> **Exercise instructions**
Reproduce exactly the first line of the material below and every line after it, ending with the line that contains "demandes de la". No pictures should be copied.

> **Input records**

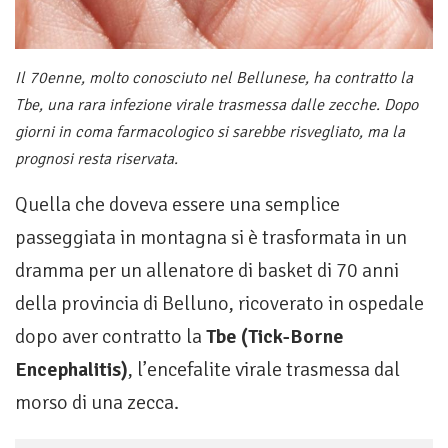
Il 70enne, molto conosciuto nel Bellunese, ha contratto la
Tbe, una rara infezione virale trasmessa dalle zecche. Dopo
giorni in coma farmacologico si sarebbe risvegliato, ma la
prognosi resta riservata.
Quella che doveva essere una semplice
passeggiata in montagna si è trasformata in un
dramma per un allenatore di basket di 70 anni
della provincia di Belluno, ricoverato in ospedale
dopo aver contratto la
Tbe (Tick-Borne
Encephalitis)
, l’encefalite virale trasmessa dal
morso di una zecca.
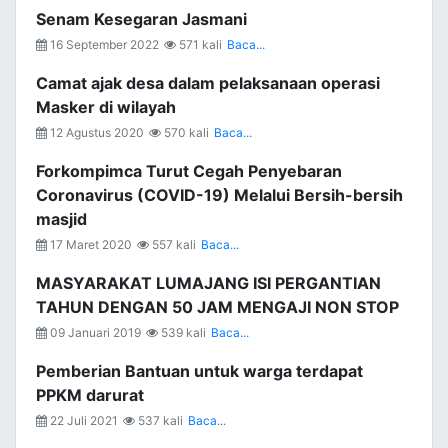
Senam Kesegaran Jasmani
16 September 2022
571 kali
Baca...
Camat ajak desa dalam pelaksanaan operasi
Masker di wilayah
12 Agustus 2020
570 kali
Baca...
Forkompimca Turut Cegah Penyebaran
Coronavirus (COVID-19) Melalui Bersih-bersih
masjid
17 Maret 2020
557 kali
Baca...
MASYARAKAT LUMAJANG ISI PERGANTIAN
TAHUN DENGAN 50 JAM MENGAJI NON STOP
09 Januari 2019
539 kali
Baca...
Pemberian Bantuan untuk warga terdapat
PPKM darurat
22 Juli 2021
537 kali
Baca...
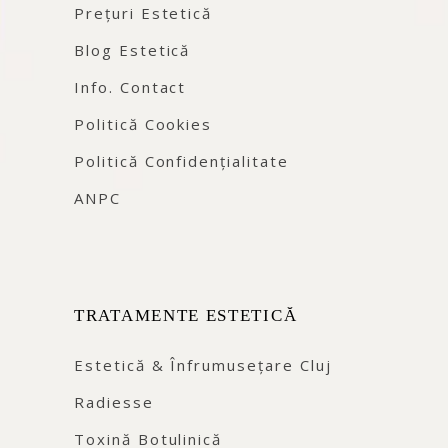
Prețuri Estetică
Blog Estetică
Info. Contact
Politică Cookies
Politică Confidențialitate
ANPC
TRATAMENTE ESTETICĂ
Estetică & Înfrumusețare Cluj
Radiesse
Toxină Botulinică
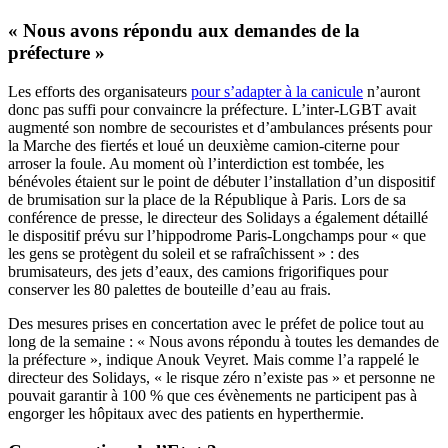
« Nous avons répondu aux demandes de la
préfecture »
Les efforts des organisateurs
pour s’adapter à la canicule
n’auront
donc pas suffi pour convaincre la préfecture. L’inter-LGBT avait
augmenté son nombre de secouristes et d’ambulances présents pour
la Marche des fiertés et loué un deuxième camion-citerne pour
arroser la foule. Au moment où l’interdiction est tombée, les
bénévoles étaient sur le point de débuter l’installation d’un dispositif
de brumisation sur la place de la République à Paris. Lors de sa
conférence de presse, le directeur des Solidays a également détaillé
le dispositif prévu sur l’hippodrome Paris-Longchamps pour « que
les gens se protègent du soleil et se rafraîchissent » : des
brumisateurs, des jets d’eaux, des camions frigorifiques pour
conserver les 80 palettes de bouteille d’eau au frais.
Des mesures prises en concertation avec le préfet de police tout au
long de la semaine : « Nous avons répondu à toutes les demandes de
la préfecture », indique Anouk Veyret. Mais comme l’a rappelé le
directeur des Solidays, « le risque zéro n’existe pas » et personne ne
pouvait garantir à 100 % que ces évènements ne participent pas à
engorger les hôpitaux avec des patients en hyperthermie.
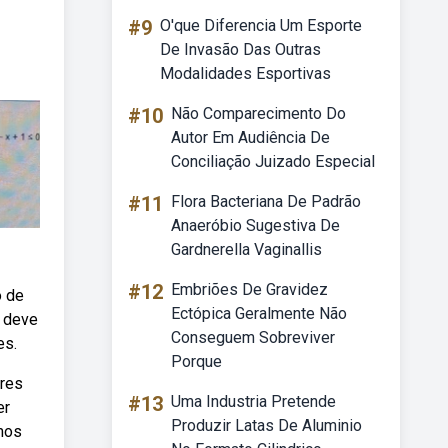
#9
O'que Diferencia Um Esporte
De Invasão Das Outras
Modalidades Esportivas
#10
Não Comparecimento Do
Autor Em Audiência De
Conciliação Juizado Especial
#11
Flora Bacteriana De Padrão
Anaeróbio Sugestiva De
Gardnerella Vaginallis
#12
Embriões De Gravidez
o de
Ectópica Geralmente Não
s deve
Conseguem Sobreviver
es.
Porque
ores
#13
Uma Industria Pretende
er
Produzir Latas De Aluminio
rmos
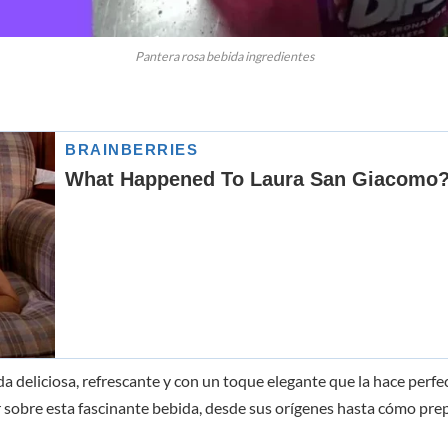
Pantera rosa bebida ingredientes
a deliciosa, refrescante y con un toque elegante que la hace perfec
r sobre esta fascinante bebida, desde sus orígenes hasta cómo prep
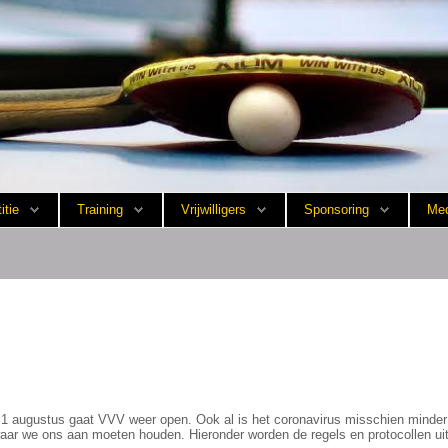
itie
Training
Vrijwilligers
Sponsoring
Med
f 1 augustus gaat VVV weer open. Ook al is het coronavirus misschien minder 
waar we ons aan moeten houden. Hieronder worden de regels en protocollen ui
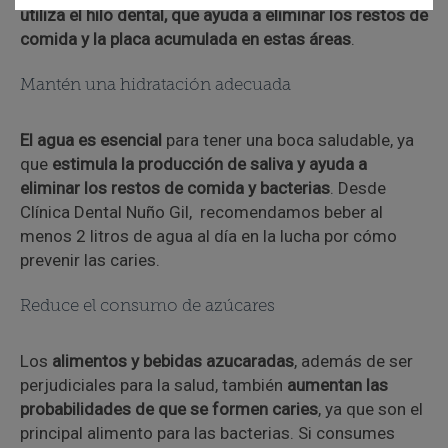
utiliza el hilo dental, que ayuda a eliminar los restos de
comida y la placa acumulada en estas áreas
.
Mantén una hidratación adecuada
El agua es esencial
para tener una boca saludable, ya
que
estimula la producción de saliva y ayuda a
eliminar los restos de comida y bacterias
. Desde
Clínica Dental Nuño Gil, recomendamos beber al
menos 2 litros de agua al día en la lucha por cómo
prevenir las caries.
Reduce el consumo de azúcares
Los
alimentos y bebidas azucaradas
, además de ser
perjudiciales para la salud, también
aumentan las
probabilidades de que se formen caries
, ya que son el
principal alimento para las bacterias. Si consumes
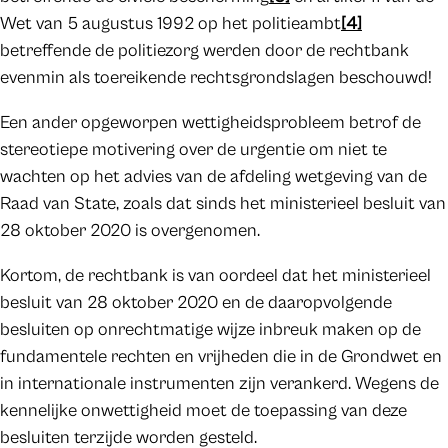
Wet van 5 augustus 1992 op het politieambt
[4]
betreffende de politiezorg werden door de rechtbank
evenmin als toereikende rechtsgrondslagen beschouwd!
Een ander opgeworpen wettigheidsprobleem betrof de
stereotiepe motivering over de urgentie om niet te
wachten op het advies van de afdeling wetgeving van de
Raad van State, zoals dat sinds het ministerieel besluit van
28 oktober 2020 is overgenomen.
Kortom, de rechtbank is van oordeel dat het ministerieel
besluit van 28 oktober 2020 en de daaropvolgende
besluiten op onrechtmatige wijze inbreuk maken op de
fundamentele rechten en vrijheden die in de Grondwet en
in internationale instrumenten zijn verankerd. Wegens de
kennelijke onwettigheid moet de toepassing van deze
besluiten terzijde worden gesteld.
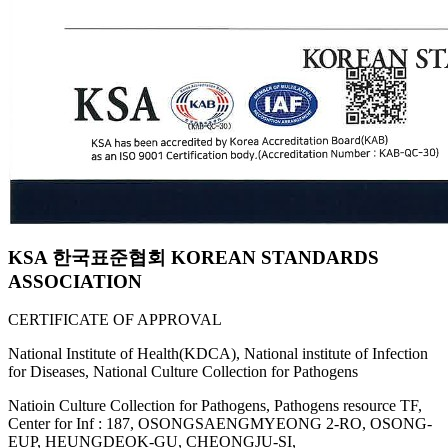
KSA 한국표준협회 KOREAN STANDARDS
ASSOCIATION
CERTIFICATE OF APPROVAL
National Institute of Health(KDCA), National institute of Infection
for Diseases, National Culture Collection for Pathogens
Natioin Culture Collection for Pathogens, Pathogens resource TF,
Center for Inf : 187, OSONGSAENGMYEONG 2-RO, OSONG-
EUP, HEUNGDEOK-GU, CHEONGJU-SI,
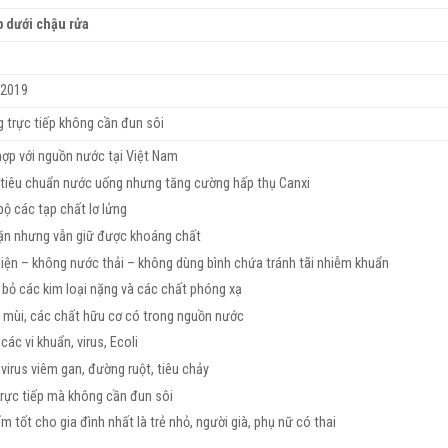
p dưới chậu rửa
 2019
 trực tiếp không cần đun sôi
hợp với nguồn nước tại Việt Nam
 tiêu chuẩn nước uống nhưng tăng cường hấp thụ Canxi
bộ các tạp chất lơ lửng
n nhưng vẫn giữ được khoáng chất
iện – không nước thải – không dùng bình chứa tránh tãi nhiễm khuẩn
 bỏ các kim loại nặng và các chất phóng xạ
 mùi, các chất hữu cơ có trong nguồn nước
các vi khuẩn, virus, Ecoli
virus viêm gan, đường ruột, tiêu chảy
trực tiếp mà không cần đun sôi
 tốt cho gia đình nhất là trẻ nhỏ, người già, phụ nữ có thai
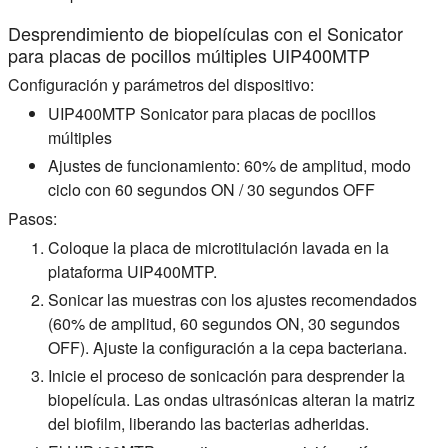
Desprendimiento de biopelículas con el Sonicator
para placas de pocillos múltiples UIP400MTP
Configuración y parámetros del dispositivo:
UIP400MTP Sonicator para placas de pocillos
múltiples
Ajustes de funcionamiento: 60% de amplitud, modo
ciclo con 60 segundos ON / 30 segundos OFF
Pasos:
Coloque la placa de microtitulación lavada en la
plataforma UIP400MTP.
Sonicar las muestras con los ajustes recomendados
(60% de amplitud, 60 segundos ON, 30 segundos
OFF). Ajuste la configuración a la cepa bacteriana.
Inicie el proceso de sonicación para desprender la
biopelícula. Las ondas ultrasónicas alteran la matriz
del biofilm, liberando las bacterias adheridas.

> **Result**
Il 70enne, molto conosciuto nel Bellunese, ha contratto la
Tbe, una rara infezione virale trasmessa dalle zecche. Dopo
giorni in coma farmacologico si sarebbe risvegliato, ma la
prognosi resta riservata.
Quella che doveva essere una semplice
passeggiata in montagna si è trasformata in un
dramma per un allenatore di basket di 70 anni
della provincia di Belluno, ricoverato in ospedale
dopo aver contratto la
Tbe (Tick-Borne
Encephalitis)
, l’encefalite virale trasmessa dal
morso di una zecca.
Senam Kesegaran Jasmani
16 September 2022
571 kali
Baca...
Camat ajak desa dalam pelaksanaan operasi
Masker di wilayah
12 Agustus 2020
570 kali
Baca...
Forkompimca Turut Cegah Penyebaran
Coronavirus (COVID-19) Melalui Bersih-bersih
masjid
17 Maret 2020
557 kali
Baca...
MASYARAKAT LUMAJANG ISI PERGANTIAN
TAHUN DENGAN 50 JAM MENGAJI NON STOP
09 Januari 2019
539 kali
Baca...
Pemberian Bantuan untuk warga terdapat
PPKM darurat
22 Juli 2021
537 kali
Baca...
Prețuri Estetică
Blog Estetică
Info. Contact
Politică Cookies
Politică Confidențialitate
ANPC
TRATAMENTE ESTETICĂ
Estetică & Înfrumusețare Cluj
Radiesse
Toxină Botulinică
« Nous avons répondu aux demandes de la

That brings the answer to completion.